少し前まで、分譲マンション管理組合は理事会で管理することが常識でしたが、近年「第三者管理者方式」なる言葉を随所で聞くようになってきました。これは文字どおり、区分所有者以外の第三者が理事会(理事長)に代わって管理者になる制度です。千代田区分譲マンション実態調査では「実施済み」や「検討中」を合わせ、半数以上(52.6%)がこの制度に関心を持っていることがわかりました。

この制度が脚光を浴びる理由は、区分所有者が理事にならずに、外部の専門家が管理してくれる、それにより理事の負担がなくなるからです。毎月の理事会がなかったら、どんなに楽になることか。目先だけで見るならば、そのとおりです。

役員(理事・監事)のなり手不足が深刻な中で、本当に「なり手不足解消」の切り札になるでしょうか。管理会社が管理者になることが多い中で、管理組合と管理会社は利益相反関係にあります。管理会社の利益は管理組合の不利益になる場合があります。理事会があれば理事会が目を光らせることができますが、理事会をなくした後に誰がチェックできるのでしょうか。外部の監査の専門家を起用する組合もあるようですが、会計の専門家が行う会計業務と管理組合運営の業務は大きく異なります。加えて外部の専門家を「監事」として起用する管理会社の下で、適正な運用ができるのか疑問が残ります。

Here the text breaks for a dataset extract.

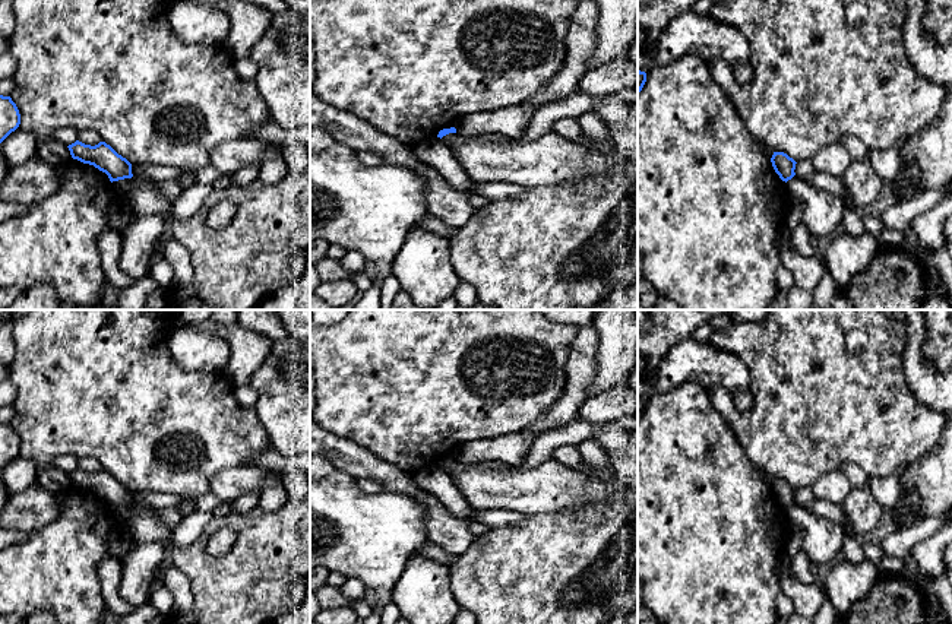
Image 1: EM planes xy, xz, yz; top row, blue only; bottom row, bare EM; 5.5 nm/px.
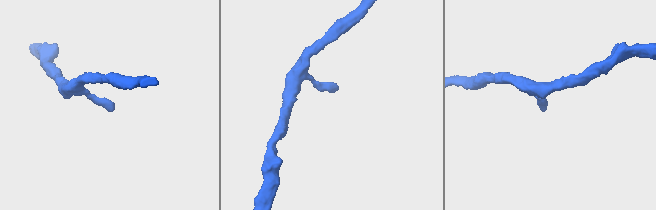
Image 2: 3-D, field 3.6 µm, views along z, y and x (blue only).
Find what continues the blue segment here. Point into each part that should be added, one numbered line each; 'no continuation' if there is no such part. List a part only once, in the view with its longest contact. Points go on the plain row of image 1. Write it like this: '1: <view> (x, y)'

「第三者管理者方式」が注目されるようになったのはここ数年のことですが、リゾート型や投資型マンションでは以前からこの方式がありました。そこでの管理者の暴走や不透明な運営など過去に問題があったことも忘れてはなりません。

理事会をなくして、「第三者管理者(管理会社)」に移行する際は管理規約を改定する必要があります。移行後、しばらくは問題がなかったとしても、その後、いろいろな問題が生じて、元の理事会方式に戻すことになった場合は、特別決議で規約を改定し、理事会を新たに作るという高いハードルが立ちはだかります。

「第三者管理者方式」は、管理不全など管理組合運営に行き詰まった最終手段として検討することは有効ですが、理事会が機能しているのであれば、その工夫次第で「役員のなり手不足」は改善できるのではないでしょうか。対策の一例を挙げるならば、役員定数の削減、役員資格の配偶者や親族への拡大、管理に関する専門知識を有するマンション管理士などを「顧問」として起用する方式などが考えられます。また、まちみらい千代田の制度でマンション管理士等の専門家を理事会等に無料で派遣する制度(年度内6回まで)もあるので、管理組合(理事会)運営の一助として検討することも可能です。

「役員のなり手がいない」や「理事の負担がなくなる」という理由で「第三者管理者方式」を検討している管理組合の方は、慎重に対応してください。そのうえで最終手段として「第三者管理者方式」を導入する場合は、国土交通省の「外部管理者方式等に関するガイドライン」に準拠し、最低限、管理組合の不利益を回避することを忘れないでください。管理組合の主体性と大切な資産を守るために…。